Founded in 2006, Slavs and Tatars are an art collective whose work takes the little-known affinities, syncretic ideas, belief systems and language politics between the former Berlin Wall and the Great Wall of China as a premise for thorough examinations of our present. Their work has been exhibited around the globe, from the MoMA to the Istanbul Modern, the Vienna Secession to the Tate Modern.
Events
May 30
6:30pm
Lecture-performance Transliterative Tease
June 2
2pm
Guided tour by Slavs and Tatars
4pm
Lecture-performance I Utter Other
Exhibition talks
June 27
Kathleen Reinhardt (Curator)
July 11
Gal Kirn (Political philosopher, Dresden/Berlin)
September 12
Mihael Švitek (Cultural linguist TU Dresden)
October 5
Wendy Shaw (Professor, Art History of Islamic Cultures FU Berlin)

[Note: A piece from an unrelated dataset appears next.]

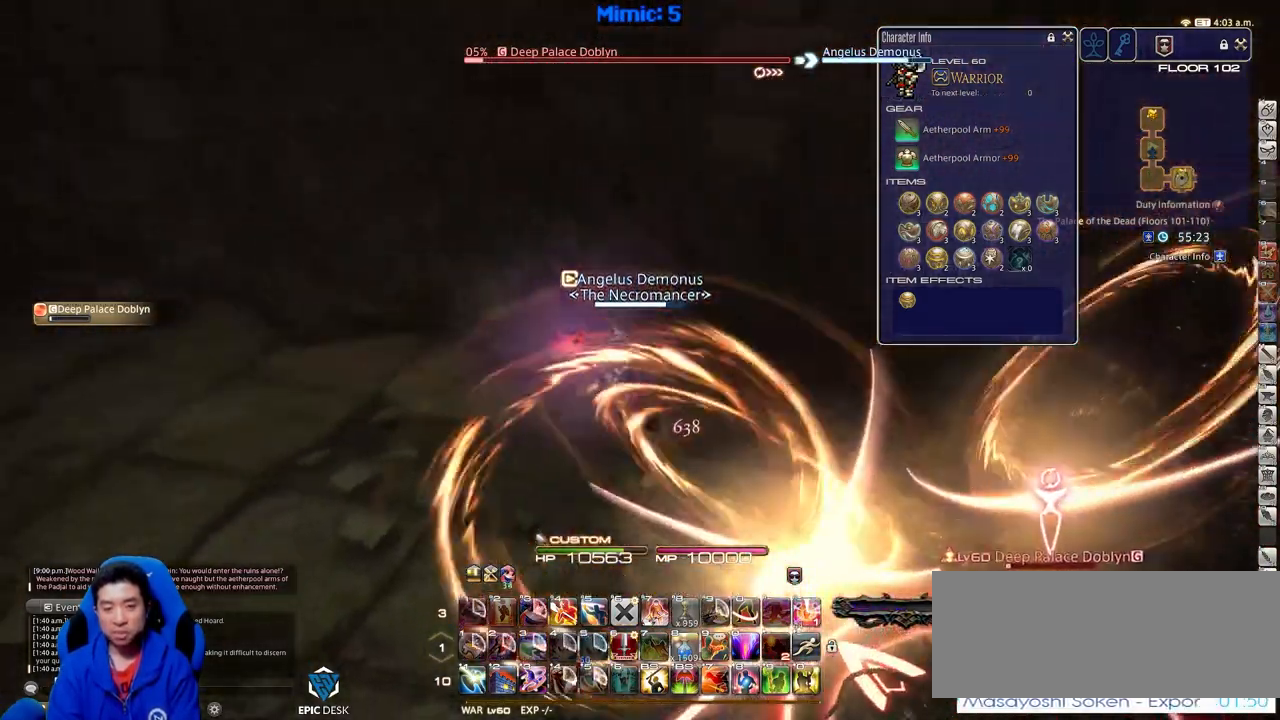
{"keys": ["a", "w"], "events": [[484, "p", "up"]]}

Symposium “Sum, ergo Cogito”
October 6
What happens when a text reads me? As opposed to the Cartesian notion of subjectivity where I read the text, the one-day symposium will focus on acts of language and reading which resist the pitfalls of anthropomorphy: from the scriptural to slang.
The exhibition was conceived by Slavs and Tatars, Hilke Wagner (director Albertinum) and Kathleen Reinhardt (curator Albertinum).
The Albertinum is the museum of modern and contemporary art of the Staatliche Kunstsammlungen Dresden and holds one of the largest collections of paintings and sculpture from the early 19th century to the present in Germany. The Kunsthalle im Lipsiusbau is the Albertinum’s hub for exhibitions of contemporary art.